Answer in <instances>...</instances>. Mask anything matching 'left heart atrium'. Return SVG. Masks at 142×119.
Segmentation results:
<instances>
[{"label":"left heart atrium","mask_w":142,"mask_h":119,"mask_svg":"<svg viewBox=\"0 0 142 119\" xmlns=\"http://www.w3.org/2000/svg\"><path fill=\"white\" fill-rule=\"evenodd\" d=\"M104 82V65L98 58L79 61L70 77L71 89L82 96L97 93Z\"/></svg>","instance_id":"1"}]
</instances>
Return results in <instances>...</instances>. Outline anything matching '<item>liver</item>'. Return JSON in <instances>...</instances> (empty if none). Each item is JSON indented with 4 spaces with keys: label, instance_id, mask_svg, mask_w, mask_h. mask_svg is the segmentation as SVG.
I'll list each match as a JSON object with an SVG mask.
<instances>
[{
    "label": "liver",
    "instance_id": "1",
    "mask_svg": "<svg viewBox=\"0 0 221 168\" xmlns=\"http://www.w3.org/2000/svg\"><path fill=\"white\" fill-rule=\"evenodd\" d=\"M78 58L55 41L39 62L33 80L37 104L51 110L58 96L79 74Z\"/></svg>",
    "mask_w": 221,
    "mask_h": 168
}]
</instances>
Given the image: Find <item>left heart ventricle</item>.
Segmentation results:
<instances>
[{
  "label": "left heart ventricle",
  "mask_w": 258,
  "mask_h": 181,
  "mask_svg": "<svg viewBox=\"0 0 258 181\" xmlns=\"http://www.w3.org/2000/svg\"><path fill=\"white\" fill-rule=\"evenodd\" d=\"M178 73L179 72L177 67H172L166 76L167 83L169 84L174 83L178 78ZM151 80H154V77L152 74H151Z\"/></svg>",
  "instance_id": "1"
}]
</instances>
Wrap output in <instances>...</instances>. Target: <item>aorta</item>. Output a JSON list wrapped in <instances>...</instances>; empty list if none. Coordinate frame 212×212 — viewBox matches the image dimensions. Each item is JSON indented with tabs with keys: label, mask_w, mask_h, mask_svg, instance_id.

★ ★ ★ ★

Your objective. Render all the lines of the rows above as a Markdown table with two columns, Number and Line, numbering the lines in order and leaving out any blank ones.

Solution to the problem.
| Number | Line |
|---|---|
| 1 | Answer in <instances>...</instances>. Mask anything matching 'left heart atrium'. Return SVG. Masks at 142×119. |
| 2 | Segmentation results: |
| 3 | <instances> |
| 4 | [{"label":"left heart atrium","mask_w":142,"mask_h":119,"mask_svg":"<svg viewBox=\"0 0 142 119\" xmlns=\"http://www.w3.org/2000/svg\"><path fill=\"white\" fill-rule=\"evenodd\" d=\"M104 82V65L98 58L79 61L70 77L71 89L82 96L97 93Z\"/></svg>","instance_id":"1"}] |
| 5 | </instances> |
| 6 | Return results in <instances>...</instances>. Outline anything matching '<item>liver</item>'. Return JSON in <instances>...</instances> (empty if none). Each item is JSON indented with 4 spaces with keys: label, instance_id, mask_svg, mask_w, mask_h. mask_svg is the segmentation as SVG. |
| 7 | I'll list each match as a JSON object with an SVG mask. |
| 8 | <instances> |
| 9 | [{ |
| 10 |     "label": "liver", |
| 11 |     "instance_id": "1", |
| 12 |     "mask_svg": "<svg viewBox=\"0 0 221 168\" xmlns=\"http://www.w3.org/2000/svg\"><path fill=\"white\" fill-rule=\"evenodd\" d=\"M78 58L55 41L39 62L33 80L37 104L51 110L58 96L79 74Z\"/></svg>", |
| 13 |     "mask_w": 221, |
| 14 |     "mask_h": 168 |
| 15 | }] |
| 16 | </instances> |
| 17 | Given the image: Find <item>left heart ventricle</item>. |
| 18 | Segmentation results: |
| 19 | <instances> |
| 20 | [{ |
| 21 |   "label": "left heart ventricle", |
| 22 |   "mask_w": 258, |
| 23 |   "mask_h": 181, |
| 24 |   "mask_svg": "<svg viewBox=\"0 0 258 181\" xmlns=\"http://www.w3.org/2000/svg\"><path fill=\"white\" fill-rule=\"evenodd\" d=\"M178 73L179 72L177 67H172L166 76L167 83L169 84L174 83L178 78ZM151 80H154V77L152 74H151Z\"/></svg>", |
| 25 |   "instance_id": "1" |
| 26 | }] |
| 27 | </instances> |
| 28 | Wrap output in <instances>...</instances>. Target: <item>aorta</item>. Output a JSON list wrapped in <instances>...</instances>; empty list if none. Coordinate frame 212×212 — viewBox matches the image dimensions. Each item is JSON indented with tabs with keys: label, mask_w, mask_h, mask_svg, instance_id. |